The second ah-ha! moment came a few weeks after that when I was centering the clay. Sometimes you really have to work hard to get it centered, adding more slip, pushing harder, watching my hands shake like crazy at the start. Then, as I was able to push the clay every so slowly to the center of the wheel, with the wheel spinning at full speed, I noticed my hands would slowly start to shake less and less and when I hit the center point, wheel still spinning at full speed, my hands grasping the wet cold clay would become quiet. No vibration. No wobbling. Just spinning fast and smooth. And a calmness would come over my body like an ocean wave gently washing over me from top to bottom. My mind clear. My hands quiet. My clay spinning. And it was then, and only then could I create anything.
I didn’t really believe what I was feeling so I would force myself to be aware of my body tenseness, stress levels, clearness of mind for the next couple of weeks every time I was centering the clay, until I realized that every time I found the center of the wheel with the clay I was also centering my self. A sense of calm would wash over me and I would begin to create. “This must be what the books were talking about regarding ‘being one with the clay’”, I thought.
It was and is an absolute wonderful feeling of peace, tranquility and then creativity. It was clear that in order for me to create – I needed to be centered as well.
So, my message is simply this, from my experiences at the pottery wheel, I firmly believe that if we are not centered, If we have difficulty quieting our minds and hearts it must be so much harder for God, the ultimate Potter to work with us.
I truly believe that we need to be more like the clay (not cold and wet) – centered, pliable and willing to let the Master create something special with each and every one of us.

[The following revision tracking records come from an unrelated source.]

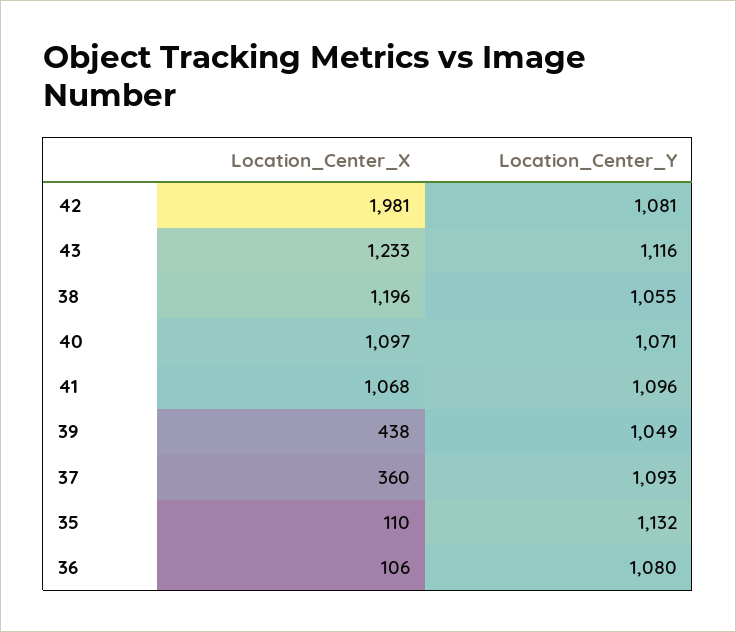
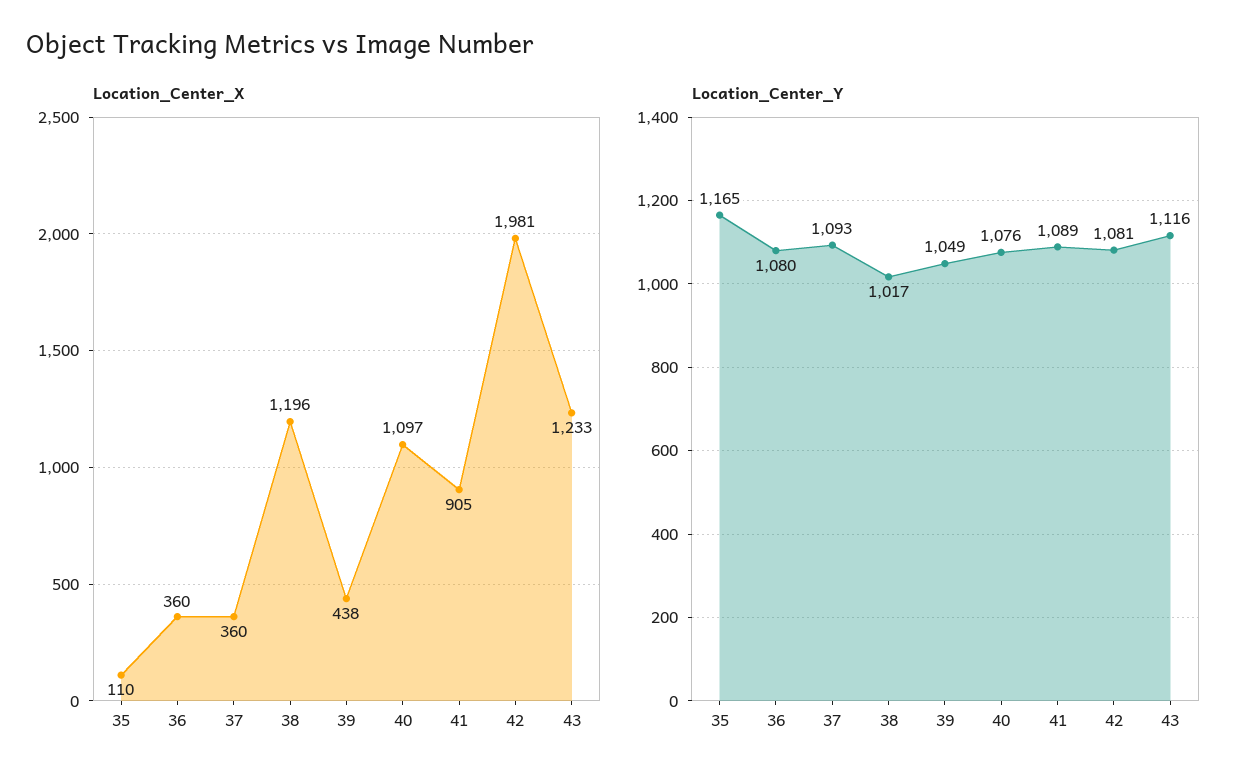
  {
    "Location_Center_X": {
      "42": 1981,
      "43": 1233,
      "38": 1196,
      "40": 1097,
-     "41": 1068,
+     "41": 905,
      "39": 438,
      "37": 360,
      "35": 110,
-     "36": 106
+     "36": 360
    },
    "Location_Center_Y": {
      "42": 1081,
      "43": 1116,
-     "38": 1055,
+     "38": 1017,
-     "40": 1071,
+     "40": 1076,
-     "41": 1096,
+     "41": 1089,
      "39": 1049,
      "37": 1093,
-     "35": 1132,
+     "35": 1165,
      "36": 1080
    }
  }

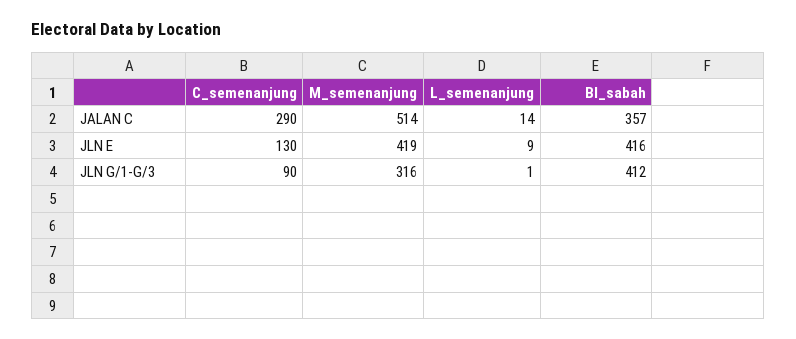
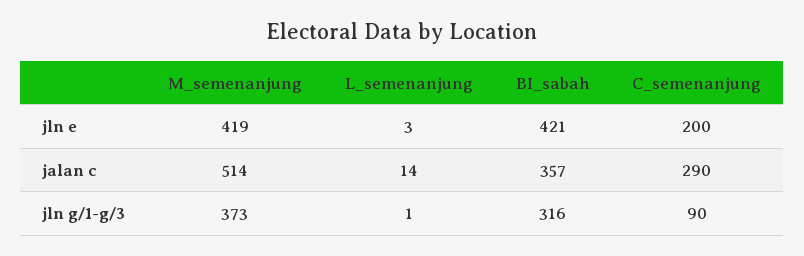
  {
    "C_semenanjung": {
      "JALAN C": 290,
-     "JLN E": 130,
+     "JLN E": 200,
      "JLN G/1-G/3": 90
    },
    "M_semenanjung": {
      "JALAN C": 514,
      "JLN E": 419,
-     "JLN G/1-G/3": 316
+     "JLN G/1-G/3": 373
    },
    "L_semenanjung": {
      "JALAN C": 14,
-     "JLN E": 9,
+     "JLN E": 3,
      "JLN G/1-G/3": 1
    },
    "BI_sabah": {
      "JALAN C": 357,
-     "JLN E": 416,
+     "JLN E": 421,
-     "JLN G/1-G/3": 412
+     "JLN G/1-G/3": 316
    }
  }

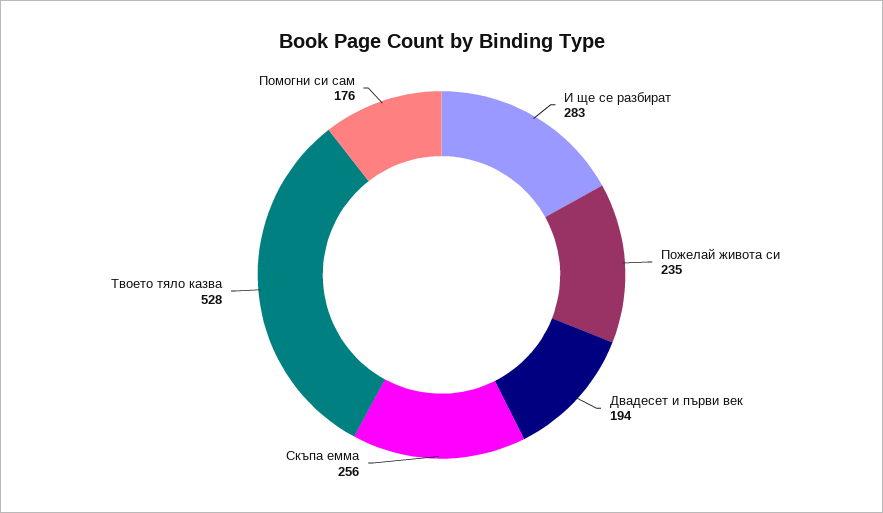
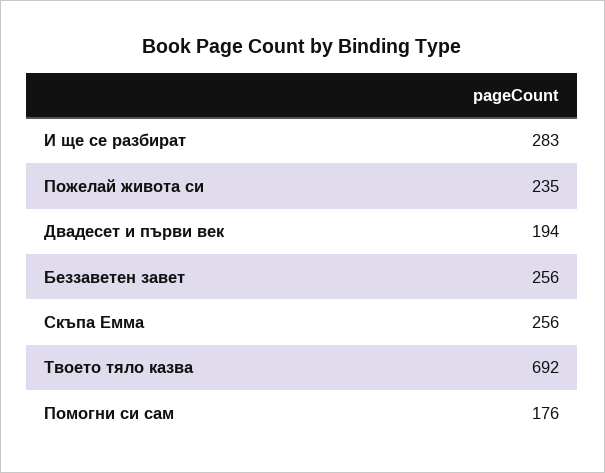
  {
    "И ще се разбират": 283,
    "Пожелай живота си": 235,
    "Двадесет и първи век": 194,
    "Скъпа емма": 256,
-   "Твоето тяло казва": 528,
+   "Твоето тяло казва": 692,
-   "Помогни си сам": 176
+   "Помогни си сам": 176,
+   "Беззаветен завет": 256
  }

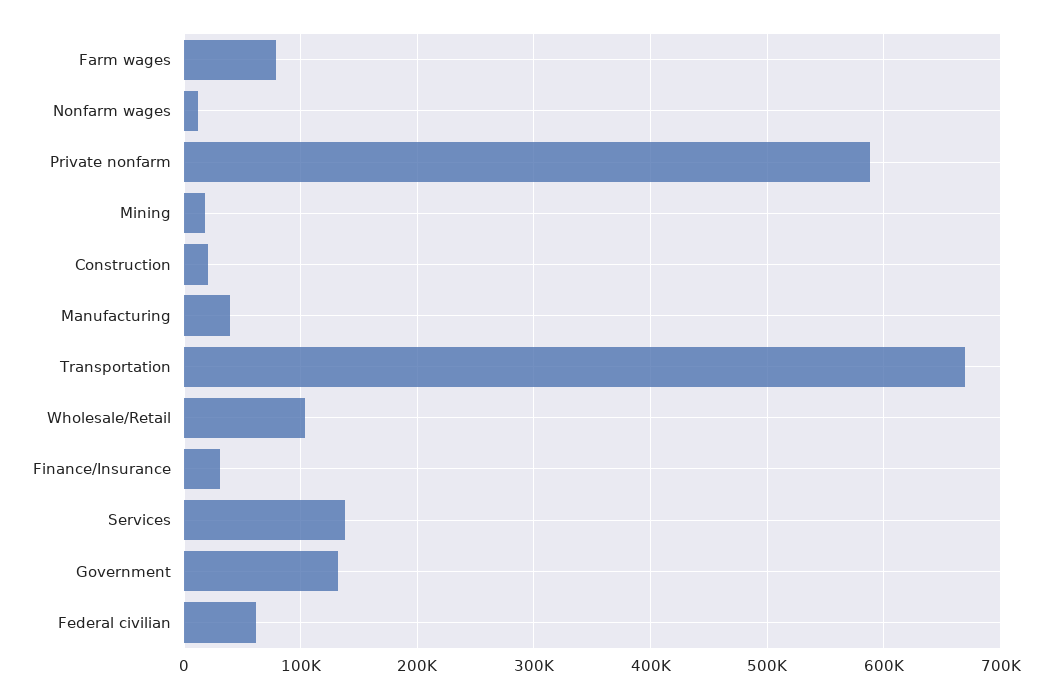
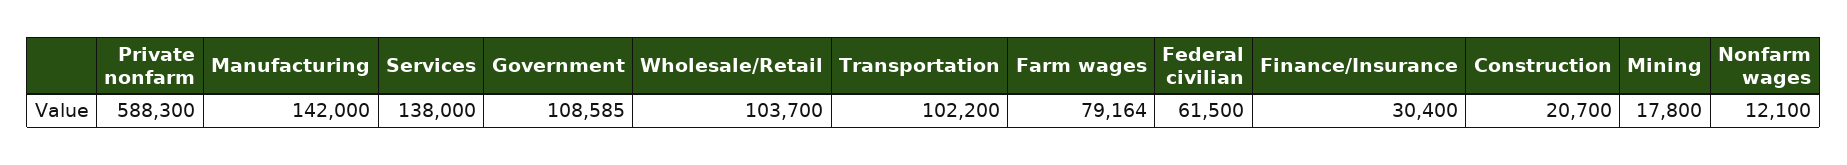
  {
    "Farm wages": 79164,
    "Nonfarm wages": 12100,
    "Private nonfarm": 588300,
    "Mining": 17800,
    "Construction": 20700,
-   "Manufacturing": 40000,
+   "Manufacturing": 142000,
-   "Transportation": 670000,
+   "Transportation": 102200,
    "Wholesale/Retail": 103700,
    "Finance/Insurance": 30400,
    "Services": 138000,
-   "Government": 130000,
+   "Government": 108585,
    "Federal civilian": 61500
  }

Just like in pottery, not every piece turns out perfectly every time, but the potter keeps creating and working until he is satisfied that it is good.
So many things can happen after the first step of turning a ball of clay into something. After the piece is made it is said to be “in the leather state” where it is still pliable and able to be trimmed. It is easy to damage the creation at this stage and you must be very gentle when handling it. Next when firing to a bisque state, the pottery can crack or explode in the kiln and be totally destroyed. The next step is glazing to create the wonderful colour or design. You start with the end result in your mind, what you are expecting it to be when finished, but the glaze can do many things under intense heat. You never know until you open the kiln. Sometimes it’s a disappointment, cracked, pitted or even broken. Sometimes it’s perfect. But almost every time what comes out of the kiln is never what was planned. However, it is unique and can be absolutely magnificent, just as individual and unique as you and I are.
No two pieces are ever the same – but every piece is beautiful in its own special way.
Just the way God created everyone of us.